───── Material supplied ─────

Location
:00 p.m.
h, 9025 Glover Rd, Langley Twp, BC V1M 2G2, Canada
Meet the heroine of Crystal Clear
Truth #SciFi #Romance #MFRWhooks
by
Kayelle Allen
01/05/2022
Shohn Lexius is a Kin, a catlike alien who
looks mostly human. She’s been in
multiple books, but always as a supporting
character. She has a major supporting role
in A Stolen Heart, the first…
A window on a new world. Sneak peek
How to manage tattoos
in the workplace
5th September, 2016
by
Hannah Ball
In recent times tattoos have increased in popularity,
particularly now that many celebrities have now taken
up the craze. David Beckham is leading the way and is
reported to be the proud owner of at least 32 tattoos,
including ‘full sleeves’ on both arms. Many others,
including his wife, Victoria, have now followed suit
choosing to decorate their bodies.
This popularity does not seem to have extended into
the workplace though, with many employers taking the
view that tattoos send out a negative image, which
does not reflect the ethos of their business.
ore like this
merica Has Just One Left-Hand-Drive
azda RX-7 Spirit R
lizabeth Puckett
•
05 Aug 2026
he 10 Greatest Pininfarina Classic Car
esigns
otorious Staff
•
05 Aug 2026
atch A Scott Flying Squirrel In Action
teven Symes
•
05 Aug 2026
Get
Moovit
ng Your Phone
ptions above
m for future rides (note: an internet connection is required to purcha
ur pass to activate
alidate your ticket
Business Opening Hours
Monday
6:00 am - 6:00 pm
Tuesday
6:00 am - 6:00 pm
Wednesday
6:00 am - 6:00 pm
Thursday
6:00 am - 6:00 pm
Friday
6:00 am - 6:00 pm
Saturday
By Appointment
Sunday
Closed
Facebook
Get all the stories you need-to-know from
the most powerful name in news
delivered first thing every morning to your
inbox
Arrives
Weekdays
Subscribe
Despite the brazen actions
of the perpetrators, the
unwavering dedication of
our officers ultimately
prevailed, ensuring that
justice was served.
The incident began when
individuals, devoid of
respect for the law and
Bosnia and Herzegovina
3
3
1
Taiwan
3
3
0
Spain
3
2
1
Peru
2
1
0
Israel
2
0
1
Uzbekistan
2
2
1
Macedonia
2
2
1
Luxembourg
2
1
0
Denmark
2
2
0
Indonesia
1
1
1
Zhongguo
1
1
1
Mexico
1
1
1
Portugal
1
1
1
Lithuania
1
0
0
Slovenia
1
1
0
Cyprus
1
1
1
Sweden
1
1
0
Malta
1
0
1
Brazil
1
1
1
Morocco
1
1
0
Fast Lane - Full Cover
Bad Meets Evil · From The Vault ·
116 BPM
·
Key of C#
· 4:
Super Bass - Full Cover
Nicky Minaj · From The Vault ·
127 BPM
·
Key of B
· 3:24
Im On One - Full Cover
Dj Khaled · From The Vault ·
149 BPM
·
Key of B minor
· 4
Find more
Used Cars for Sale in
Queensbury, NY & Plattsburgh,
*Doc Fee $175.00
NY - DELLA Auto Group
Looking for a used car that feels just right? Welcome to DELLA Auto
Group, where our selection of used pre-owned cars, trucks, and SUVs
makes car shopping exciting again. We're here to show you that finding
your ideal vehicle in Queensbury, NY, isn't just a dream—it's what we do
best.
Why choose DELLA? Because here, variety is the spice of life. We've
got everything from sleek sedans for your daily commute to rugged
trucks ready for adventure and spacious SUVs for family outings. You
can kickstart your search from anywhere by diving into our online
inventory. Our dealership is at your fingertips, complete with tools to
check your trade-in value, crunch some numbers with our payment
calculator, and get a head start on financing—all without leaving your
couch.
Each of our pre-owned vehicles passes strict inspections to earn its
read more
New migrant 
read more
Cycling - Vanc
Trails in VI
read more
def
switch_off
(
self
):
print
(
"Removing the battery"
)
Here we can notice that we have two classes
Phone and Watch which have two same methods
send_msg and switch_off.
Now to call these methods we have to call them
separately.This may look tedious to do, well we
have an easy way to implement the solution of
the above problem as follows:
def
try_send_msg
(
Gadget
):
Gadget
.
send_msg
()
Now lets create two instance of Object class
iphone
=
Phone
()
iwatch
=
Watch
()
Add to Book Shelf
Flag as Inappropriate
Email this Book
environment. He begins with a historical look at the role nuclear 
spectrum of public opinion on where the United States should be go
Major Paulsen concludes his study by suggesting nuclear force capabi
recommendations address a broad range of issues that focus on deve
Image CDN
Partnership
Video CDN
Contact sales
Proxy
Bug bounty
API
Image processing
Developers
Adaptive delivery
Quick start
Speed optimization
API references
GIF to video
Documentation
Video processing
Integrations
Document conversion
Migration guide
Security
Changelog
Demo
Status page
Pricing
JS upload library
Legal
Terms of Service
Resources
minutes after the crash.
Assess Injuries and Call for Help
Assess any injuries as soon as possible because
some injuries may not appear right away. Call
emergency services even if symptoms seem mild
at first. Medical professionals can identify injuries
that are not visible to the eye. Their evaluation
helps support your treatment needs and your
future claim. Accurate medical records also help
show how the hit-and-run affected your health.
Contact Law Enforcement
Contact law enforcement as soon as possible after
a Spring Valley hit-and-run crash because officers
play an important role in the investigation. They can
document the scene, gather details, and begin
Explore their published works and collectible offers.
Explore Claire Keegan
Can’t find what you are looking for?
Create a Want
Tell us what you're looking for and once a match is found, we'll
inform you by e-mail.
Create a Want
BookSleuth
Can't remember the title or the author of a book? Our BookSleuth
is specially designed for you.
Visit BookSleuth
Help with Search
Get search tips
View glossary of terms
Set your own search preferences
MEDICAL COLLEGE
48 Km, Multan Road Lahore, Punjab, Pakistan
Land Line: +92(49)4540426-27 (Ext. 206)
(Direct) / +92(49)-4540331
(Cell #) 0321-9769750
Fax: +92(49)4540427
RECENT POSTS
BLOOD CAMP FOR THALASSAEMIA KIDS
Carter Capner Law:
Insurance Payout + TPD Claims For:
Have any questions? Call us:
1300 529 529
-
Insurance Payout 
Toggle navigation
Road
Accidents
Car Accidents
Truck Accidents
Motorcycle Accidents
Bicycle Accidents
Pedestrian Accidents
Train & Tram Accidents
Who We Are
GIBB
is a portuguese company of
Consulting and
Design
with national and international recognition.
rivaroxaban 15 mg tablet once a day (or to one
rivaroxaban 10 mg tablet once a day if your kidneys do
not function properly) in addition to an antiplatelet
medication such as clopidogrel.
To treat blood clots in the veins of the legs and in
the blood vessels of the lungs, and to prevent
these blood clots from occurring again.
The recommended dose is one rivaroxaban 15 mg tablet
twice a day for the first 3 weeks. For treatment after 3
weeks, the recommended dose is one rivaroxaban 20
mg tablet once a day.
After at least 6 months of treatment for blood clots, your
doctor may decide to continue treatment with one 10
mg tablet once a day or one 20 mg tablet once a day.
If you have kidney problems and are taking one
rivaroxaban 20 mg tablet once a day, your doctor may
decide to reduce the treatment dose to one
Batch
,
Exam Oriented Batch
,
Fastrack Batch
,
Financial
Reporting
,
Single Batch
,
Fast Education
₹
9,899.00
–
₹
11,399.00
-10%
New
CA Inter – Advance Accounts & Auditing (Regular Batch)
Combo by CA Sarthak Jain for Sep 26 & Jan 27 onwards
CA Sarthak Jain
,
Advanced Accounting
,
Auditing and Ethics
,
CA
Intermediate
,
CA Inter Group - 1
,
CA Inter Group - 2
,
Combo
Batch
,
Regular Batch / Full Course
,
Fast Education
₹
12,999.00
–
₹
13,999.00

─────

**Exercise aim:** Print out all of the data above word for word.

**Result for this exercise:**
Location
:00 p.m.
h, 9025 Glover Rd, Langley Twp, BC V1M 2G2, Canada
Meet the heroine of Crystal Clear
Truth #SciFi #Romance #MFRWhooks
by
Kayelle Allen
01/05/2022
Shohn Lexius is a Kin, a catlike alien who
looks mostly human. She’s been in
multiple books, but always as a supporting
character. She has a major supporting role
in A Stolen Heart, the first…
A window on a new world. Sneak peek
How to manage tattoos
in the workplace
5th September, 2016
by
Hannah Ball
In recent times tattoos have increased in popularity,
particularly now that many celebrities have now taken
up the craze. David Beckham is leading the way and is
reported to be the proud owner of at least 32 tattoos,
including ‘full sleeves’ on both arms. Many others,
including his wife, Victoria, have now followed suit
choosing to decorate their bodies.
This popularity does not seem to have extended into
the workplace though, with many employers taking the
view that tattoos send out a negative image, which
does not reflect the ethos of their business.
ore like this
merica Has Just One Left-Hand-Drive
azda RX-7 Spirit R
lizabeth Puckett
•
05 Aug 2026
he 10 Greatest Pininfarina Classic Car
esigns
otorious Staff
•
05 Aug 2026
atch A Scott Flying Squirrel In Action
teven Symes
•
05 Aug 2026
Get
Moovit
ng Your Phone
ptions above
m for future rides (note: an internet connection is required to purcha
ur pass to activate
alidate your ticket
Business Opening Hours
Monday
6:00 am - 6:00 pm
Tuesday
6:00 am - 6:00 pm
Wednesday
6:00 am - 6:00 pm
Thursday
6:00 am - 6:00 pm
Friday
6:00 am - 6:00 pm
Saturday
By Appointment
Sunday
Closed
Facebook
Get all the stories you need-to-know from
the most powerful name in news
delivered first thing every morning to your
inbox
Arrives
Weekdays
Subscribe
Despite the brazen actions
of the perpetrators, the
unwavering dedication of
our officers ultimately
prevailed, ensuring that
justice was served.
The incident began when
individuals, devoid of
respect for the law and
Bosnia and Herzegovina
3
3
1
Taiwan
3
3
0
Spain
3
2
1
Peru
2
1
0
Israel
2
0
1
Uzbekistan
2
2
1
Macedonia
2
2
1
Luxembourg
2
1
0
Denmark
2
2
0
Indonesia
1
1
1
Zhongguo
1
1
1
Mexico
1
1
1
Portugal
1
1
1
Lithuania
1
0
0
Slovenia
1
1
0
Cyprus
1
1
1
Sweden
1
1
0
Malta
1
0
1
Brazil
1
1
1
Morocco
1
1
0
Fast Lane - Full Cover
Bad Meets Evil · From The Vault ·
116 BPM
·
Key of C#
· 4:
Super Bass - Full Cover
Nicky Minaj · From The Vault ·
127 BPM
·
Key of B
· 3:24
Im On One - Full Cover
Dj Khaled · From The Vault ·
149 BPM
·
Key of B minor
· 4
Find more
Used Cars for Sale in
Queensbury, NY & Plattsburgh,
*Doc Fee $175.00
NY - DELLA Auto Group
Looking for a used car that feels just right? Welcome to DELLA Auto
Group, where our selection of used pre-owned cars, trucks, and SUVs
makes car shopping exciting again. We're here to show you that finding
your ideal vehicle in Queensbury, NY, isn't just a dream—it's what we do
best.
Why choose DELLA? Because here, variety is the spice of life. We've
got everything from sleek sedans for your daily commute to rugged
trucks ready for adventure and spacious SUVs for family outings. You
can kickstart your search from anywhere by diving into our online
inventory. Our dealership is at your fingertips, complete with tools to
check your trade-in value, crunch some numbers with our payment
calculator, and get a head start on financing—all without leaving your
couch.
Each of our pre-owned vehicles passes strict inspections to earn its
read more
New migrant 
read more
Cycling - Vanc
Trails in VI
read more
def
switch_off
(
self
):
print
(
"Removing the battery"
)
Here we can notice that we have two classes
Phone and Watch which have two same methods
send_msg and switch_off.
Now to call these methods we have to call them
separately.This may look tedious to do, well we
have an easy way to implement the solution of
the above problem as follows:
def
try_send_msg
(
Gadget
):
Gadget
.
send_msg
()
Now lets create two instance of Object class
iphone
=
Phone
()
iwatch
=
Watch
()
Add to Book Shelf
Flag as Inappropriate
Email this Book
environment. He begins with a historical look at the role nuclear 
spectrum of public opinion on where the United States should be go
Major Paulsen concludes his study by suggesting nuclear force capabi
recommendations address a broad range of issues that focus on deve
Image CDN
Partnership
Video CDN
Contact sales
Proxy
Bug bounty
API
Image processing
Developers
Adaptive delivery
Quick start
Speed optimization
API references
GIF to video
Documentation
Video processing
Integrations
Document conversion
Migration guide
Security
Changelog
Demo
Status page
Pricing
JS upload library
Legal
Terms of Service
Resources
minutes after the crash.
Assess Injuries and Call for Help
Assess any injuries as soon as possible because
some injuries may not appear right away. Call
emergency services even if symptoms seem mild
at first. Medical professionals can identify injuries
that are not visible to the eye. Their evaluation
helps support your treatment needs and your
future claim. Accurate medical records also help
show how the hit-and-run affected your health.
Contact Law Enforcement
Contact law enforcement as soon as possible after
a Spring Valley hit-and-run crash because officers
play an important role in the investigation. They can
document the scene, gather details, and begin
Explore their published works and collectible offers.
Explore Claire Keegan
Can’t find what you are looking for?
Create a Want
Tell us what you're looking for and once a match is found, we'll
inform you by e-mail.
Create a Want
BookSleuth
Can't remember the title or the author of a book? Our BookSleuth
is specially designed for you.
Visit BookSleuth
Help with Search
Get search tips
View glossary of terms
Set your own search preferences
MEDICAL COLLEGE
48 Km, Multan Road Lahore, Punjab, Pakistan
Land Line: +92(49)4540426-27 (Ext. 206)
(Direct) / +92(49)-4540331
(Cell #) 0321-9769750
Fax: +92(49)4540427
RECENT POSTS
BLOOD CAMP FOR THALASSAEMIA KIDS
Carter Capner Law:
Insurance Payout + TPD Claims For:
Have any questions? Call us:
1300 529 529
-
Insurance Payout 
Toggle navigation
Road
Accidents
Car Accidents
Truck Accidents
Motorcycle Accidents
Bicycle Accidents
Pedestrian Accidents
Train & Tram Accidents
Who We Are
GIBB
is a portuguese company of
Consulting and
Design
with national and international recognition.
rivaroxaban 15 mg tablet once a day (or to one
rivaroxaban 10 mg tablet once a day if your kidneys do
not function properly) in addition to an antiplatelet
medication such as clopidogrel.
To treat blood clots in the veins of the legs and in
the blood vessels of the lungs, and to prevent
these blood clots from occurring again.
The recommended dose is one rivaroxaban 15 mg tablet
twice a day for the first 3 weeks. For treatment after 3
weeks, the recommended dose is one rivaroxaban 20
mg tablet once a day.
After at least 6 months of treatment for blood clots, your
doctor may decide to continue treatment with one 10
mg tablet once a day or one 20 mg tablet once a day.
If you have kidney problems and are taking one
rivaroxaban 20 mg tablet once a day, your doctor may
decide to reduce the treatment dose to one
Batch
,
Exam Oriented Batch
,
Fastrack Batch
,
Financial
Reporting
,
Single Batch
,
Fast Education
₹
9,899.00
–
₹
11,399.00
-10%
New
CA Inter – Advance Accounts & Auditing (Regular Batch)
Combo by CA Sarthak Jain for Sep 26 & Jan 27 onwards
CA Sarthak Jain
,
Advanced Accounting
,
Auditing and Ethics
,
CA
Intermediate
,
CA Inter Group - 1
,
CA Inter Group - 2
,
Combo
Batch
,
Regular Batch / Full Course
,
Fast Education
₹
12,999.00
–
₹
13,999.00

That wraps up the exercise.